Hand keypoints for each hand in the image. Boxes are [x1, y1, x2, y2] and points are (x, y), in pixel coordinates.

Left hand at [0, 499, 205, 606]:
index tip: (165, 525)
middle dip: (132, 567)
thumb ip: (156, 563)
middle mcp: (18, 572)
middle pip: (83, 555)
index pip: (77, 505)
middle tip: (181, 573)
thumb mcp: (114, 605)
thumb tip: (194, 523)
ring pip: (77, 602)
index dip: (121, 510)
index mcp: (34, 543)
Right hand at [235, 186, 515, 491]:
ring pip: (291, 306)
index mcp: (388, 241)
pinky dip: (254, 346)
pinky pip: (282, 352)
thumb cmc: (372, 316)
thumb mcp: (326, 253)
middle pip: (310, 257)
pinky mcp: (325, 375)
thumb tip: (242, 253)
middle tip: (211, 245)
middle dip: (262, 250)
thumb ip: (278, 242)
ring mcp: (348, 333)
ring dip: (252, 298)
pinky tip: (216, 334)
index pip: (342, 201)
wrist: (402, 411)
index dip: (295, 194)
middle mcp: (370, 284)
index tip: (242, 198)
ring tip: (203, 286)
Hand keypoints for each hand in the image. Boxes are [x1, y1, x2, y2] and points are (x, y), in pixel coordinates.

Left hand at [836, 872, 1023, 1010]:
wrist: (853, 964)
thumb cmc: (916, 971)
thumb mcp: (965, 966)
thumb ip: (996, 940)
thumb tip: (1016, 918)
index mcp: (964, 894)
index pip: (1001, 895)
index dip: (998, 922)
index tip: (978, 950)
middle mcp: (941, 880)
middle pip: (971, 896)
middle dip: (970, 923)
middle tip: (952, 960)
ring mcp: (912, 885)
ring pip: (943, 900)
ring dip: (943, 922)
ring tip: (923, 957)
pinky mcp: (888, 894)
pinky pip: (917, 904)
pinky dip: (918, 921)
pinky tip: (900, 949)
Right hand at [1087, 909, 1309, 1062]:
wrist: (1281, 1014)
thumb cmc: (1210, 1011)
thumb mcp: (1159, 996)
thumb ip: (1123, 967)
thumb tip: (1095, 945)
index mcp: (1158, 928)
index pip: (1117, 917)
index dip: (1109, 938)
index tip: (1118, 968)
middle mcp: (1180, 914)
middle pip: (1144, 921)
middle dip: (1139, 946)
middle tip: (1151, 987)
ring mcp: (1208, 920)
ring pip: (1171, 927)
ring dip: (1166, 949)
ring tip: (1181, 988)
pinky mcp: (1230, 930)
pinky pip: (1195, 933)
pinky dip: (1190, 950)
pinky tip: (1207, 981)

----

→ **Work instruction**
Your task is to print the whole listing again exactly.

→ **Solved exercise**
Hand keypoints for each hand in the image. Boxes are [x1, y1, x2, y2] and points are (x, y), in pixel coordinates.

Left hand at [0, 499, 205, 606]:
index tip: (165, 525)
middle dip: (132, 567)
thumb ip: (156, 563)
middle mcp: (18, 572)
middle pip: (83, 555)
index pip: (77, 505)
middle tip: (181, 573)
thumb mcp: (114, 605)
thumb tip: (194, 523)
ring pip: (77, 602)
index dip: (121, 510)
index mcp: (34, 543)
Right hand at [235, 186, 515, 491]:
ring pip: (291, 306)
index mcp: (388, 241)
pinky dip: (254, 346)
pinky pip: (282, 352)
thumb cmc: (372, 316)
thumb mcp: (326, 253)
middle pip: (310, 257)
pinky mcp: (325, 375)
thumb tip: (242, 253)
middle tip: (211, 245)
middle dip: (262, 250)
thumb ip: (278, 242)
ring mcp: (348, 333)
ring dip: (252, 298)
pinky tip: (216, 334)
index pip: (342, 201)
wrist: (402, 411)
index dip: (295, 194)
middle mcp: (370, 284)
index tip: (242, 198)
ring tip: (203, 286)
Hand keypoints for each hand in the image. Boxes are [x1, y1, x2, y2] and points are (x, y), in pixel coordinates.

Left hand at [836, 872, 1023, 1010]:
wrist: (853, 964)
thumb cmc: (916, 971)
thumb mcp: (965, 966)
thumb ip: (996, 940)
thumb tip: (1016, 918)
index mcp: (964, 894)
index pip: (1001, 895)
index dip: (998, 922)
index tip: (978, 950)
middle mcp: (941, 880)
middle pip: (971, 896)
middle dip: (970, 923)
middle tip: (952, 960)
ring mcp: (912, 885)
ring pip: (943, 900)
ring dip: (943, 922)
ring tip: (923, 957)
pinky mcp: (888, 894)
pinky pip: (917, 904)
pinky dip: (918, 921)
pinky tip: (900, 949)
Right hand at [1087, 909, 1309, 1062]:
wrist: (1281, 1014)
thumb cmc: (1210, 1011)
thumb mcp: (1159, 996)
thumb ip: (1123, 967)
thumb tip: (1095, 945)
index mcp: (1158, 928)
index pip: (1117, 917)
index dip: (1109, 938)
index tip: (1118, 968)
middle mcp: (1180, 914)
middle pip: (1144, 921)
middle dip: (1139, 946)
middle tip: (1151, 987)
ring mcp: (1208, 920)
ring pip: (1171, 927)
ring dip: (1166, 949)
ring tip: (1181, 988)
pinky mcp: (1230, 930)
pinky pip: (1195, 933)
pinky dip: (1190, 950)
pinky tip: (1207, 981)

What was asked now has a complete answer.